Con la apertura económica, el mercado automotor argentino cambia drásticamente. BYD, la marca china, planea liderar las ventas en el país en los próximos años, desafiando a las tradicionales Toyota, VW, Ford y Fiat.
Con la apertura económica dispuesta por el actual Gobierno, el sector automotor en Argentina está experimentando una transformación significativa. Tras un período de fuertes restricciones a las importaciones entre 2020 y fines de 2023, el mercado ahora se caracteriza por una mayor competencia.
Hasta ese momento, la oferta de vehículos era limitada y los vehículos de producción nacional dominaban: el 98% de las ventas se concentraba en 5 o 6 marcas agrupadas en ADEFA. Actualmente, ese porcentaje está disminuyendo. Según la Cámara de Importadores de Marcas no Radicadas (CIDOA), los 0 km que comercializan ya representan el 13% de las operaciones.
En cuanto a la composición del mercado, hasta 2024, el 70% de las ventas correspondía a vehículos producidos en el país y solo el 30% a importados. Hoy, esa relación se invirtió: los 0 km importados dominan ampliamente. Los consumidores son los principales beneficiados, con más opciones y descuentos, dejando atrás los sobreprecios de la oferta restringida.
Las marcas chinas son la principal novedad y protagonistas de esta nueva era. Se estima que unas 27 marcas operan en el país, y el número sigue creciendo. BYD, el mayor exponente chino, busca consolidarse como líder.
BYD quiere ser la automotriz número 1 de Argentina en 2029
BYD es una de las marcas más importantes de China y está logrando una fuerte presencia global. En Argentina, desde su inicio en agosto del año pasado, muestra un rápido crecimiento que la convirtió en la automotriz china más vendida. Su plan incluye objetivos claros:
- Para 2028, el objetivo es estar en el tercer puesto; ser N°1 ese año sería un éxito, pero no es la meta exigida.
- Para 2029, la marca aspira a ser líder en ventas del mercado argentino.
BYD tiene más de 20 modelos, pero en Argentina comercializa solo cinco. En los próximos meses, lanzará nuevos modelos para ocupar otros segmentos y aumentar las ventas.
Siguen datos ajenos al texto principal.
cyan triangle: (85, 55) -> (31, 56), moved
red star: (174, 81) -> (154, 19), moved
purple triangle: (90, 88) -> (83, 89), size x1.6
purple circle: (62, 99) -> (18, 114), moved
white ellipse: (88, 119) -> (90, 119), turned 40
Desde su llegada, directivos indicaron que no venían para ser un jugador más, sino para liderar el mercado en un tiempo relativamente corto.
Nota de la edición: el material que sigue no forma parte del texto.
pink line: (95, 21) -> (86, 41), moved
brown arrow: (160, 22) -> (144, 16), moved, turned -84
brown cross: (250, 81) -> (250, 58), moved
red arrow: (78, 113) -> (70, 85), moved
Ser N°1 en ventas en Argentina requiere un volumen cercano a las 90.000 unidades anuales, similar al de Volkswagen o Toyota. BYD no parece encontrar obstáculo en eso. Si bien hasta ahora importó dentro del cupo sin arancel de 50.000 unidades para autos híbridos o eléctricos, también empezó a hacerlo por fuera de ese régimen. En la última licitación obtuvo un volumen de importación de unas 7.000 unidades, más el remanente del cupo de 2025. Actualmente, tiene stock para vender 6.000 unidades. Como importará fuera del beneficio fiscal, podrá superar ese volumen este año. También planea importar desde su planta en Brasil, lo que le permitiría un crecimiento sin límites.
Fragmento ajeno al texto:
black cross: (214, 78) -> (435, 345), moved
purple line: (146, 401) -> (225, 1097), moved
El cronograma secreto que BYD compartió con sus concesionarias
BYD tiene un cronograma definido para su crecimiento en Argentina, comunicado internamente a su red de concesionarias. Según estas proyecciones, el objetivo de máxima para 2026 es alcanzar el quinto puesto en el ranking general de ventas. Lograrlo este año sería un éxito. Actualmente, BYD está en el puesto 10 del acumulado anual, con 5.300 unidades patentadas, superando por poco a Nissan. Para llegar al quinto puesto, debería superar a Chevrolet, Peugeot y Renault, que acumulan entre 15.000 y 17.000 unidades.
La evolución de BYD es creciente: en mayo se ubicó en la sexta posición, superando a Renault y Peugeot. El acumulado de 2026 se vio afectado por los primeros dos meses, pero con la llegada de 7.000 vehículos en enero, la marca crecerá fuerte. Si no logra el quinto puesto en 2026, la meta para 2027 es estar sí o sí en el top five, cuando comenzarán a llegar productos desde Brasil, lo que habilitará mayor volumen.
Actualmente, el crecimiento está limitado más por el abastecimiento de vehículos que por la demanda, que es muy fuerte.